### Instructions to follow
In the records below, find the line containing "technologies, high throughput" and the line containing "There has been"; please repeat exactly the lines from one to the other, both included, and nothing more.

Extracted page text data:
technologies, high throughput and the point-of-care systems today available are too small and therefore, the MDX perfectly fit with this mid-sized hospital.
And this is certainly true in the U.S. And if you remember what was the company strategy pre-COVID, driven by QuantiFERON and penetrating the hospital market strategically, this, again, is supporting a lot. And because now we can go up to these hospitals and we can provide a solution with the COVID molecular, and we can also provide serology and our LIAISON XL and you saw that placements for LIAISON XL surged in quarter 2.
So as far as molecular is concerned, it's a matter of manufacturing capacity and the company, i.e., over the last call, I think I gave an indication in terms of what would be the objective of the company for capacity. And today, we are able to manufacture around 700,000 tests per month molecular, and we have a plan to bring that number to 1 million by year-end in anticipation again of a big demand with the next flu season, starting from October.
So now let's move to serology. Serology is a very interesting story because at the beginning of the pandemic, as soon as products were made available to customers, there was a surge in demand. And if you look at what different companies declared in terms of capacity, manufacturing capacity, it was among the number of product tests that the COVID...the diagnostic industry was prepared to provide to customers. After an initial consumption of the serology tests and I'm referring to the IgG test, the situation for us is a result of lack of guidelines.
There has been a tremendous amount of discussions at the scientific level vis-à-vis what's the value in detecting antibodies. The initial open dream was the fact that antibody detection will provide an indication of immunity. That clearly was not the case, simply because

--

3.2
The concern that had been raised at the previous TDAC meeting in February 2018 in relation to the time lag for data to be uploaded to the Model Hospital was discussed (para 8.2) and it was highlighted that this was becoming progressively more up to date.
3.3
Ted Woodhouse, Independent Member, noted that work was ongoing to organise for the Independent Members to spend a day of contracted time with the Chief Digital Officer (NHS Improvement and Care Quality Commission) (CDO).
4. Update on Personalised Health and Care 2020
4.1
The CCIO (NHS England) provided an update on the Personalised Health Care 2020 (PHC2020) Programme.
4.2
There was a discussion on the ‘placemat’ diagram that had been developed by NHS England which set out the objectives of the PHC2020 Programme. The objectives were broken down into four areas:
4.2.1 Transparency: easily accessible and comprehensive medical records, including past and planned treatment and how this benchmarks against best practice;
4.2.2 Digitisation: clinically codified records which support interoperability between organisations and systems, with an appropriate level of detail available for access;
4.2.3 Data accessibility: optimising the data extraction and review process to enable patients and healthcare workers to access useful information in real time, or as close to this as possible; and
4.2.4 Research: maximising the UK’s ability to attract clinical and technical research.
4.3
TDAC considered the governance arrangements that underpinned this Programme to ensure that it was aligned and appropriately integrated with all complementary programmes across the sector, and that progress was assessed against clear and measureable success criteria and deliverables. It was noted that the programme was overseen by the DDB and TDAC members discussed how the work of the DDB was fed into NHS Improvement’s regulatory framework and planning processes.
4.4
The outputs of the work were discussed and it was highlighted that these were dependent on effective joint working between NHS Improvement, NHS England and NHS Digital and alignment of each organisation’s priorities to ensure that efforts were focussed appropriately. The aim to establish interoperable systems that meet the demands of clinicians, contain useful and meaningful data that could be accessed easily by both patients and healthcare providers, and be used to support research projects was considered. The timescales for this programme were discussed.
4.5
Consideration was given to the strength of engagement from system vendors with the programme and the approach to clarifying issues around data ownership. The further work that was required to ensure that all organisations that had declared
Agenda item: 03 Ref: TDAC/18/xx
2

### Response for this exercise
technologies, high throughput and the point-of-care systems today available are too small and therefore, the MDX perfectly fit with this mid-sized hospital.
And this is certainly true in the U.S. And if you remember what was the company strategy pre-COVID, driven by QuantiFERON and penetrating the hospital market strategically, this, again, is supporting a lot. And because now we can go up to these hospitals and we can provide a solution with the COVID molecular, and we can also provide serology and our LIAISON XL and you saw that placements for LIAISON XL surged in quarter 2.
So as far as molecular is concerned, it's a matter of manufacturing capacity and the company, i.e., over the last call, I think I gave an indication in terms of what would be the objective of the company for capacity. And today, we are able to manufacture around 700,000 tests per month molecular, and we have a plan to bring that number to 1 million by year-end in anticipation again of a big demand with the next flu season, starting from October.
So now let's move to serology. Serology is a very interesting story because at the beginning of the pandemic, as soon as products were made available to customers, there was a surge in demand. And if you look at what different companies declared in terms of capacity, manufacturing capacity, it was among the number of product tests that the COVID...the diagnostic industry was prepared to provide to customers. After an initial consumption of the serology tests and I'm referring to the IgG test, the situation for us is a result of lack of guidelines.
There has been a tremendous amount of discussions at the scientific level vis-à-vis what's the value in detecting antibodies. The initial open dream was the fact that antibody detection will provide an indication of immunity. That clearly was not the case, simply because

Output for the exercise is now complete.